──────── The input ────────

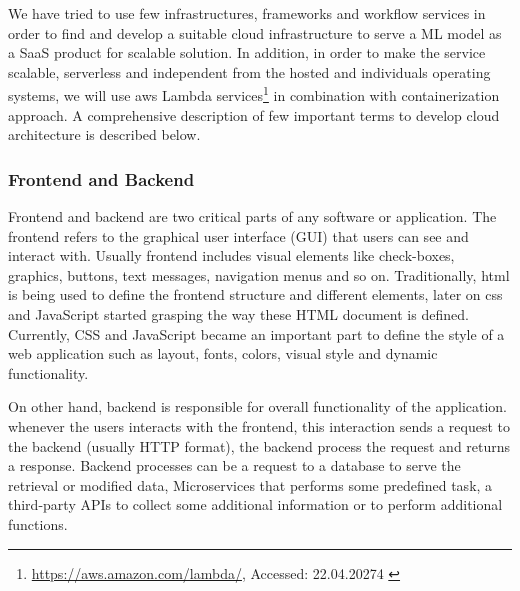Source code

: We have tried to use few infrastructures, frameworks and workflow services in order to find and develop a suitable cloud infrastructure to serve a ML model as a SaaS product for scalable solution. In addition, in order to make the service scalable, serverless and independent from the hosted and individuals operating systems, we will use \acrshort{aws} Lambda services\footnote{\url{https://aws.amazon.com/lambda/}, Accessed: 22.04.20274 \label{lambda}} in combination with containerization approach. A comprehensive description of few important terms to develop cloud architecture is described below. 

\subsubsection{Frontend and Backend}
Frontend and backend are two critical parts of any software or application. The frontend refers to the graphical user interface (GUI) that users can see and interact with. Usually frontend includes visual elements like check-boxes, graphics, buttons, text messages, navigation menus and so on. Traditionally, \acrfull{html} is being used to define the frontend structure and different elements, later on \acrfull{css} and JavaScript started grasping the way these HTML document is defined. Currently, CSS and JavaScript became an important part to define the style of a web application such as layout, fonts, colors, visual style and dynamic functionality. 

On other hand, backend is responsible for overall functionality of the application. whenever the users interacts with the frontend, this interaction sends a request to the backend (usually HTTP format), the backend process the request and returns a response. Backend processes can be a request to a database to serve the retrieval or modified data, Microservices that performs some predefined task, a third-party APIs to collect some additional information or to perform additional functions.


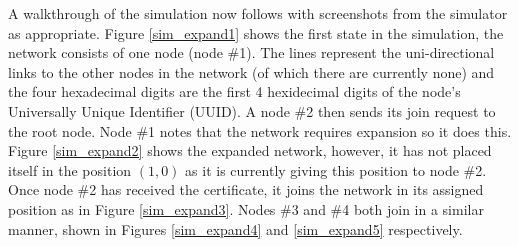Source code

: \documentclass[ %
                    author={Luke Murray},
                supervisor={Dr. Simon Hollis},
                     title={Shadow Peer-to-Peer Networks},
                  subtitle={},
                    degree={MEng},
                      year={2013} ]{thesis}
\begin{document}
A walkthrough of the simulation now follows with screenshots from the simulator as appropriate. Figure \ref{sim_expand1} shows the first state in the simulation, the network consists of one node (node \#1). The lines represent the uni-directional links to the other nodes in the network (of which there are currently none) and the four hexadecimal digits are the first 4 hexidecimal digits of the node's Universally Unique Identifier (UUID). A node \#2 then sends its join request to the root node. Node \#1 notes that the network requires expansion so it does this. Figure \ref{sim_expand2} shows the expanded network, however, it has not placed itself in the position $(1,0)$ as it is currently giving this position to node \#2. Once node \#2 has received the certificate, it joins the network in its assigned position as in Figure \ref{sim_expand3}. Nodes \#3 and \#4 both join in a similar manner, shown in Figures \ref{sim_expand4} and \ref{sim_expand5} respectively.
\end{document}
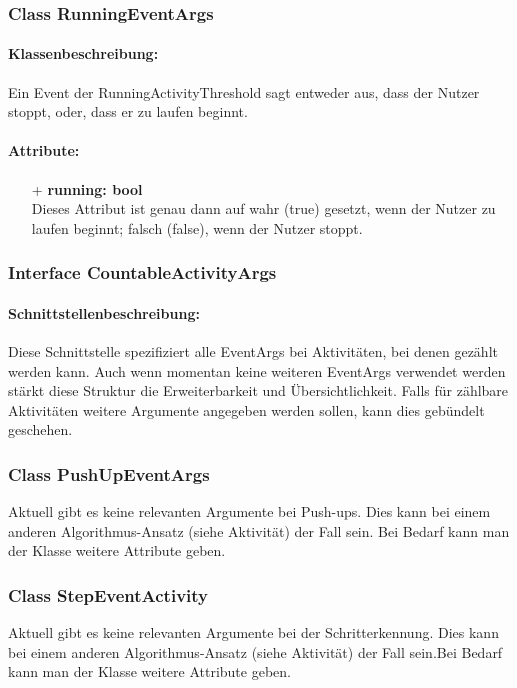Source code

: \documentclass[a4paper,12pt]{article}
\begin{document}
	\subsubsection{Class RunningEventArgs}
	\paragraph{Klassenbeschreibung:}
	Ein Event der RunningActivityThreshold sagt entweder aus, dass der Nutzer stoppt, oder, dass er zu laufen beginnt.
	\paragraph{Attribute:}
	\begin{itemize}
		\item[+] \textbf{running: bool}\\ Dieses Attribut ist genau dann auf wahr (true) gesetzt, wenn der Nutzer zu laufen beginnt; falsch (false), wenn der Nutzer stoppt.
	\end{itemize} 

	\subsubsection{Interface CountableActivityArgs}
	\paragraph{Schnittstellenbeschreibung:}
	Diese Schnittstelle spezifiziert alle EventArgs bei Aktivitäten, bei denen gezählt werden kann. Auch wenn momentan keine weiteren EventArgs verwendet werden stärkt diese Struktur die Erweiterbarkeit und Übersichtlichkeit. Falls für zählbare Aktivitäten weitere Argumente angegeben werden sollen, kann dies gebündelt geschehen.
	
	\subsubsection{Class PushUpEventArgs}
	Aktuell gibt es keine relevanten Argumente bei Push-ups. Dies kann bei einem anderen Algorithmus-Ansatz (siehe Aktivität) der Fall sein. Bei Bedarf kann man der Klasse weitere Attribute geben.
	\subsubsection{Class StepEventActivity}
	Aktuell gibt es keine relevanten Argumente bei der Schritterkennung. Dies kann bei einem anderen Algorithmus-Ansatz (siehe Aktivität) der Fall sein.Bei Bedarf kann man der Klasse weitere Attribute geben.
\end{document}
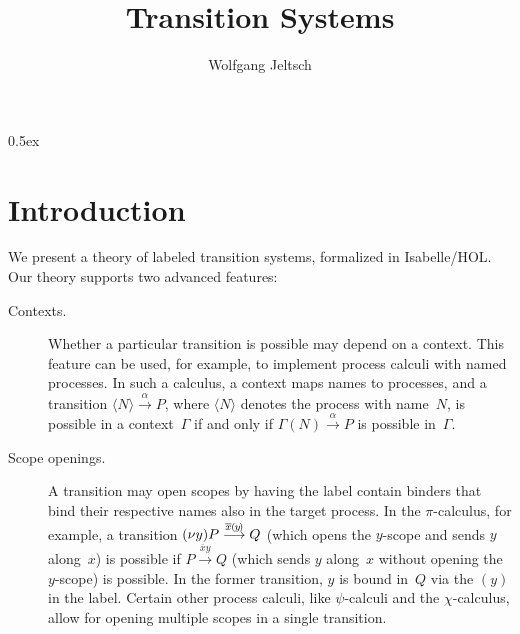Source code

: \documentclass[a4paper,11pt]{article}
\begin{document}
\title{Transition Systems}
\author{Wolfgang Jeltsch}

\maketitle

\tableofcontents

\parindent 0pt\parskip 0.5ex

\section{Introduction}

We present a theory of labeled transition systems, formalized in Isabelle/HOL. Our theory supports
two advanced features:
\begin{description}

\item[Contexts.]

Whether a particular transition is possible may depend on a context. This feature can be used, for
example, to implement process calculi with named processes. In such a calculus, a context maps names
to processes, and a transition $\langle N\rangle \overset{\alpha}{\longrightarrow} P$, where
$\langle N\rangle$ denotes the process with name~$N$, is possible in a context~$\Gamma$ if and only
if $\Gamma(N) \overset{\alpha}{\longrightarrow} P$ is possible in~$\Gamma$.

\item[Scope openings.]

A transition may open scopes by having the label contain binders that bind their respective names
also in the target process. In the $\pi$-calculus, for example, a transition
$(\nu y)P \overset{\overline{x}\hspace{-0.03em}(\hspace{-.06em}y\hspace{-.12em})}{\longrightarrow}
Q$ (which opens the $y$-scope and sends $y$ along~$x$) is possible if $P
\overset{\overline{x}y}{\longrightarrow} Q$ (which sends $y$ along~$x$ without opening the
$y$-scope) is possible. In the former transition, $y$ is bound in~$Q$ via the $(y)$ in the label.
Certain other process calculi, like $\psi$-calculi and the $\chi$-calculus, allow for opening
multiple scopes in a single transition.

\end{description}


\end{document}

────────
──────── The input ────────

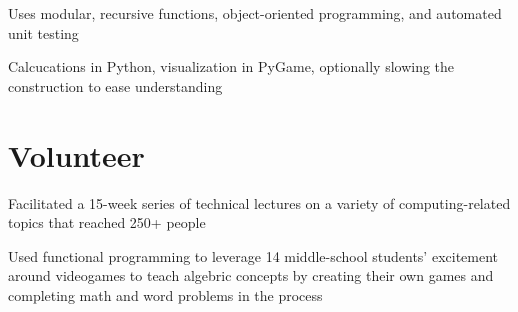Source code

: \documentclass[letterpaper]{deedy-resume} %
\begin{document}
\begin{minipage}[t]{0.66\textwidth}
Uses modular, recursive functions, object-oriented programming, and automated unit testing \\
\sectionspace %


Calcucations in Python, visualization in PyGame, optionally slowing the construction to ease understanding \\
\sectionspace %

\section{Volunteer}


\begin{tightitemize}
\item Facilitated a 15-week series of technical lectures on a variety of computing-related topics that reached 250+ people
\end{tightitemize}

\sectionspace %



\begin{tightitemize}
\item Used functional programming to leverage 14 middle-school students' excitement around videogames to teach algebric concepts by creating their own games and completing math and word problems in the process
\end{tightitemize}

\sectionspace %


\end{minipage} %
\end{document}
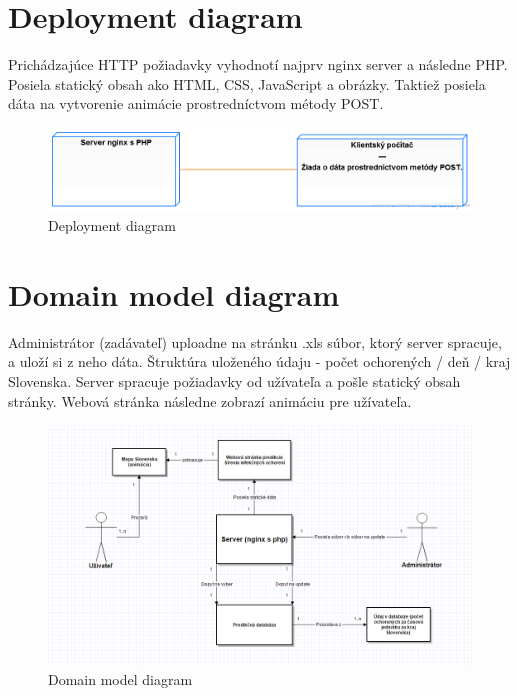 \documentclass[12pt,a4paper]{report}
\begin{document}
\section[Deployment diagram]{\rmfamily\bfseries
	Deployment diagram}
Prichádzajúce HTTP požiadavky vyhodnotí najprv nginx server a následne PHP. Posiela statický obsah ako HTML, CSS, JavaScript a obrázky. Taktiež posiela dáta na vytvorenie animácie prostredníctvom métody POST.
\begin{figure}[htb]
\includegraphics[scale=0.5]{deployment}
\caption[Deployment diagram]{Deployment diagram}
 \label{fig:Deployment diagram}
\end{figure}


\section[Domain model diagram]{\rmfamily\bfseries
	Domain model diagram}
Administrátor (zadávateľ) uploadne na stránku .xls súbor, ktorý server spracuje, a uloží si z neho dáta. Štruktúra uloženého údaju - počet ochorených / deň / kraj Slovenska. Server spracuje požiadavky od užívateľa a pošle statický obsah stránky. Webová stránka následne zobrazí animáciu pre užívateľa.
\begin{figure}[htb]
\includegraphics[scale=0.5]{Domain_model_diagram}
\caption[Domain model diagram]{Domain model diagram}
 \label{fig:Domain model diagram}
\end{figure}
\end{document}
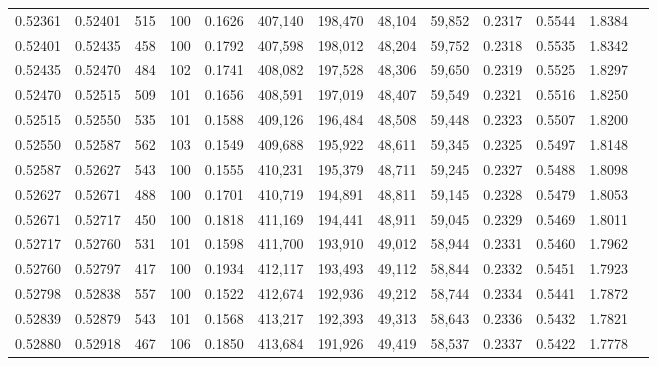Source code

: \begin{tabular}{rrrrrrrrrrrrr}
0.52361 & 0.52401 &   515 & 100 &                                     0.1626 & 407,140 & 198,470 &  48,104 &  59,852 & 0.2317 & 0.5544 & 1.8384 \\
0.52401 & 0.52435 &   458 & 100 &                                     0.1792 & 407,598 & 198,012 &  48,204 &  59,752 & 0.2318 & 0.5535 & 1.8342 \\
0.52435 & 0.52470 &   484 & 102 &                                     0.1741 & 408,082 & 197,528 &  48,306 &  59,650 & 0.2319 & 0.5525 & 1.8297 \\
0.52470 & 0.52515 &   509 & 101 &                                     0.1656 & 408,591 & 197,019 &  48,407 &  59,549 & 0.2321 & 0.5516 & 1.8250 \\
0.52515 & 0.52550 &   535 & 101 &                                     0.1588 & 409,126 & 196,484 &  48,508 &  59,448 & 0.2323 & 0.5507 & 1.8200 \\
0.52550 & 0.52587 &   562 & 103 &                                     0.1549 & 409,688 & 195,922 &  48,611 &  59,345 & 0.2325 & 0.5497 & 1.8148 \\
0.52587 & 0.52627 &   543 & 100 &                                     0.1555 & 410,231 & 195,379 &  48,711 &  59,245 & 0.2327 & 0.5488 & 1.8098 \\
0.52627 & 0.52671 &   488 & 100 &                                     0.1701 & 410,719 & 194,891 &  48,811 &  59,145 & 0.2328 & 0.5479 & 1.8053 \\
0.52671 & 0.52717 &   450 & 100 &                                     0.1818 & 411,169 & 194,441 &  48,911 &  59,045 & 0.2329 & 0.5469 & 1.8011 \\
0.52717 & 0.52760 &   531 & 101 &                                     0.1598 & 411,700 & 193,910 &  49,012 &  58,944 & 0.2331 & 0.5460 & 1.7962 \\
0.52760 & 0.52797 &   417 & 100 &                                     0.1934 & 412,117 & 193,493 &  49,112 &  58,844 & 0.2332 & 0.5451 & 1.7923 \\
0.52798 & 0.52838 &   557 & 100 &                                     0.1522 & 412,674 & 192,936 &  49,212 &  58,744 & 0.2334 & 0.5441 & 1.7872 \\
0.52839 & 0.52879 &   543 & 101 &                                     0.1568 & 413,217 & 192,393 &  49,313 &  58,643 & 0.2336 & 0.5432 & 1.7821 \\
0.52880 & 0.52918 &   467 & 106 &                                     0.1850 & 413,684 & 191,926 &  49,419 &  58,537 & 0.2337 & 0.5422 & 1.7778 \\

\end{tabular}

────────
──────── The input ────────

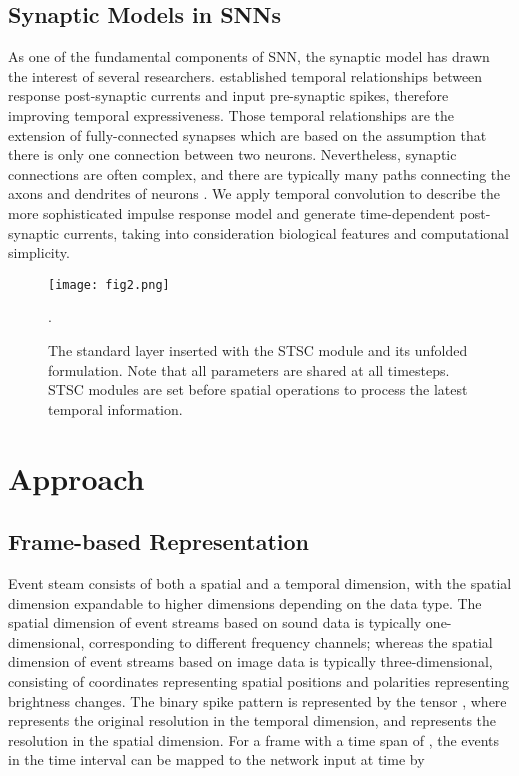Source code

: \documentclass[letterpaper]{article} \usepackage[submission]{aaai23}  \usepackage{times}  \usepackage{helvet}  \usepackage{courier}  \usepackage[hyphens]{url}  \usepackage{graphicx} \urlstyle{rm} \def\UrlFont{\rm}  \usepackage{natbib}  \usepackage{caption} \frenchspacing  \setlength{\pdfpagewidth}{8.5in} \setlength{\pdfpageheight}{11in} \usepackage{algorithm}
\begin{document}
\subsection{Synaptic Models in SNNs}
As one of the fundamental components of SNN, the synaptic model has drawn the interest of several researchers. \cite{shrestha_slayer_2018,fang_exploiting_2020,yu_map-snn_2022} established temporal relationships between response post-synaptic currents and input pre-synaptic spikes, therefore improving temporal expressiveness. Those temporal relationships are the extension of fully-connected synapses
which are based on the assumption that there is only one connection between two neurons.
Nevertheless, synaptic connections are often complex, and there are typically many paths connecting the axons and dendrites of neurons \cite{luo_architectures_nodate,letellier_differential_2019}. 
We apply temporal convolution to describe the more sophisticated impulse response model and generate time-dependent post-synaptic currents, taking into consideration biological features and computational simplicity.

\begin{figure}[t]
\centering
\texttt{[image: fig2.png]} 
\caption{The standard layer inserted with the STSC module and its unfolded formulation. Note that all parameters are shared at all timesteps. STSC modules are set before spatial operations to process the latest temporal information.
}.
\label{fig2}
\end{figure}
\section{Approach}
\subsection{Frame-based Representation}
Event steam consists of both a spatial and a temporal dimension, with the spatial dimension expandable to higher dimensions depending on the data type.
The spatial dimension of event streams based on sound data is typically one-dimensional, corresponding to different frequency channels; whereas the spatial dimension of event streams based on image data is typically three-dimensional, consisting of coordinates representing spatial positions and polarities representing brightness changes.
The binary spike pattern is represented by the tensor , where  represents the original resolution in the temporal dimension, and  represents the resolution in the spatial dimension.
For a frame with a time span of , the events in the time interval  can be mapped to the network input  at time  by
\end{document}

────────

# [Work request]
Using the data above, repeat exactly the lines that begin at the line with "0.52361 & 0.52401" and end at the line with "0.52515 & 0.52550", both ends included.

# [Exercise solution]
0.52361 & 0.52401 &   515 & 100 &                                     0.1626 & 407,140 & 198,470 &  48,104 &  59,852 & 0.2317 & 0.5544 & 1.8384 \\
0.52401 & 0.52435 &   458 & 100 &                                     0.1792 & 407,598 & 198,012 &  48,204 &  59,752 & 0.2318 & 0.5535 & 1.8342 \\
0.52435 & 0.52470 &   484 & 102 &                                     0.1741 & 408,082 & 197,528 &  48,306 &  59,650 & 0.2319 & 0.5525 & 1.8297 \\
0.52470 & 0.52515 &   509 & 101 &                                     0.1656 & 408,591 & 197,019 &  48,407 &  59,549 & 0.2321 & 0.5516 & 1.8250 \\
0.52515 & 0.52550 &   535 & 101 &                                     0.1588 & 409,126 & 196,484 &  48,508 &  59,448 & 0.2323 & 0.5507 & 1.8200 \\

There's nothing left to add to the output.